[BEGIN]
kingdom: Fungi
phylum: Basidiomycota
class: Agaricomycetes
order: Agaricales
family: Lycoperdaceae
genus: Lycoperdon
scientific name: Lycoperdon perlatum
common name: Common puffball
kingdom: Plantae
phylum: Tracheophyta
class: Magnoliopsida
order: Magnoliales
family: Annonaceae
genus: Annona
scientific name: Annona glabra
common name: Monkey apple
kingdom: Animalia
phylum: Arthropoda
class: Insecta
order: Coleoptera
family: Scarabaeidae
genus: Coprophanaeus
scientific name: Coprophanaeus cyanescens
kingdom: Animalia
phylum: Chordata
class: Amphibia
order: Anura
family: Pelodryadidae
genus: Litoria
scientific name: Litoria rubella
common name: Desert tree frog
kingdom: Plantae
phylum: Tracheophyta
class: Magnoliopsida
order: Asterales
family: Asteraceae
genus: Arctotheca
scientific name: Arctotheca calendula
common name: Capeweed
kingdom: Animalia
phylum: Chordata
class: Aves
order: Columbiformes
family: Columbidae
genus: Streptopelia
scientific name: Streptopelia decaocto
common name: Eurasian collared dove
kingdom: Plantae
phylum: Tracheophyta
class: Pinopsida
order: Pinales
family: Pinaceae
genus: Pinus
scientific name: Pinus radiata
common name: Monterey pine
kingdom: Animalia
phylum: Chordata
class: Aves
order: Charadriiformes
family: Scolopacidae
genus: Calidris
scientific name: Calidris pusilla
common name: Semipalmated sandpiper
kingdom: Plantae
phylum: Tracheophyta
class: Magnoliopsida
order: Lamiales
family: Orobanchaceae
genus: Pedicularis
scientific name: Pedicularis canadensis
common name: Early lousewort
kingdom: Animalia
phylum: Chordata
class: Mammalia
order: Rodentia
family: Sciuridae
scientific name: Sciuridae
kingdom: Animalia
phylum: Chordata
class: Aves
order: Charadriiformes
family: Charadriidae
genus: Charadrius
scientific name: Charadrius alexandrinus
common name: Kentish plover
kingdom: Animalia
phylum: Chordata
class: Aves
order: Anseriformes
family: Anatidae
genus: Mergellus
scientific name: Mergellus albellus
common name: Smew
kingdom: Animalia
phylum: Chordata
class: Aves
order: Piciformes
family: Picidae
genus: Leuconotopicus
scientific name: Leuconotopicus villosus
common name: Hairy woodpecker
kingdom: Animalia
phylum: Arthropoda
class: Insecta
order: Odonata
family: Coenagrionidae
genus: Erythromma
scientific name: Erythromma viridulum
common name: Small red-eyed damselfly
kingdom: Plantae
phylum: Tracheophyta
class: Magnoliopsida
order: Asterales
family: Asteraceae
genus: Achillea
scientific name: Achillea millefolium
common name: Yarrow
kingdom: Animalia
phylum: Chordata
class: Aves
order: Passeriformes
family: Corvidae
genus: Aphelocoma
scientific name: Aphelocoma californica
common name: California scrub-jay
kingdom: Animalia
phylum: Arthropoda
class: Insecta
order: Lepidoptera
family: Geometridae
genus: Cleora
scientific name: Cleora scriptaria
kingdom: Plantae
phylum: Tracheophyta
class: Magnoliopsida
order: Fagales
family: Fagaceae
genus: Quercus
[END]
▶ WRITTEN PROBLEM
Format the listing above as a JSON list of strings, one string per line, with blank lines left out.

▶ TASK RESPONSE
[
  "kingdom: Fungi",
  "phylum: Basidiomycota",
  "class: Agaricomycetes",
  "order: Agaricales",
  "family: Lycoperdaceae",
  "genus: Lycoperdon",
  "scientific name: Lycoperdon perlatum",
  "common name: Common puffball",
  "kingdom: Plantae",
  "phylum: Tracheophyta",
  "class: Magnoliopsida",
  "order: Magnoliales",
  "family: Annonaceae",
  "genus: Annona",
  "scientific name: Annona glabra",
  "common name: Monkey apple",
  "kingdom: Animalia",
  "phylum: Arthropoda",
  "class: Insecta",
  "order: Coleoptera",
  "family: Scarabaeidae",
  "genus: Coprophanaeus",
  "scientific name: Coprophanaeus cyanescens",
  "kingdom: Animalia",
  "phylum: Chordata",
  "class: Amphibia",
  "order: Anura",
  "family: Pelodryadidae",
  "genus: Litoria",
  "scientific name: Litoria rubella",
  "common name: Desert tree frog",
  "kingdom: Plantae",
  "phylum: Tracheophyta",
  "class: Magnoliopsida",
  "order: Asterales",
  "family: Asteraceae",
  "genus: Arctotheca",
  "scientific name: Arctotheca calendula",
  "common name: Capeweed",
  "kingdom: Animalia",
  "phylum: Chordata",
  "class: Aves",
  "order: Columbiformes",
  "family: Columbidae",
  "genus: Streptopelia",
  "scientific name: Streptopelia decaocto",
  "common name: Eurasian collared dove",
  "kingdom: Plantae",
  "phylum: Tracheophyta",
  "class: Pinopsida",
  "order: Pinales",
  "family: Pinaceae",
  "genus: Pinus",
  "scientific name: Pinus radiata",
  "common name: Monterey pine",
  "kingdom: Animalia",
  "phylum: Chordata",
  "class: Aves",
  "order: Charadriiformes",
  "family: Scolopacidae",
  "genus: Calidris",
  "scientific name: Calidris pusilla",
  "common name: Semipalmated sandpiper",
  "kingdom: Plantae",
  "phylum: Tracheophyta",
  "class: Magnoliopsida",
  "order: Lamiales",
  "family: Orobanchaceae",
  "genus: Pedicularis",
  "scientific name: Pedicularis canadensis",
  "common name: Early lousewort",
  "kingdom: Animalia",
  "phylum: Chordata",
  "class: Mammalia",
  "order: Rodentia",
  "family: Sciuridae",
  "scientific name: Sciuridae",
  "kingdom: Animalia",
  "phylum: Chordata",
  "class: Aves",
  "order: Charadriiformes",
  "family: Charadriidae",
  "genus: Charadrius",
  "scientific name: Charadrius alexandrinus",
  "common name: Kentish plover",
  "kingdom: Animalia",
  "phylum: Chordata",
  "class: Aves",
  "order: Anseriformes",
  "family: Anatidae",
  "genus: Mergellus",
  "scientific name: Mergellus albellus",
  "common name: Smew",
  "kingdom: Animalia",
  "phylum: Chordata",
  "class: Aves",
  "order: Piciformes",
  "family: Picidae",
  "genus: Leuconotopicus",
  "scientific name: Leuconotopicus villosus",
  "common name: Hairy woodpecker",
  "kingdom: Animalia",
  "phylum: Arthropoda",
  "class: Insecta",
  "order: Odonata",
  "family: Coenagrionidae",
  "genus: Erythromma",
  "scientific name: Erythromma viridulum",
  "common name: Small red-eyed damselfly",
  "kingdom: Plantae",
  "phylum: Tracheophyta",
  "class: Magnoliopsida",
  "order: Asterales",
  "family: Asteraceae",
  "genus: Achillea",
  "scientific name: Achillea millefolium",
  "common name: Yarrow",
  "kingdom: Animalia",
  "phylum: Chordata",
  "class: Aves",
  "order: Passeriformes",
  "family: Corvidae",
  "genus: Aphelocoma",
  "scientific name: Aphelocoma californica",
  "common name: California scrub-jay",
  "kingdom: Animalia",
  "phylum: Arthropoda",
  "class: Insecta",
  "order: Lepidoptera",
  "family: Geometridae",
  "genus: Cleora",
  "scientific name: Cleora scriptaria",
  "kingdom: Plantae",
  "phylum: Tracheophyta",
  "class: Magnoliopsida",
  "order: Fagales",
  "family: Fagaceae",
  "genus: Quercus"
]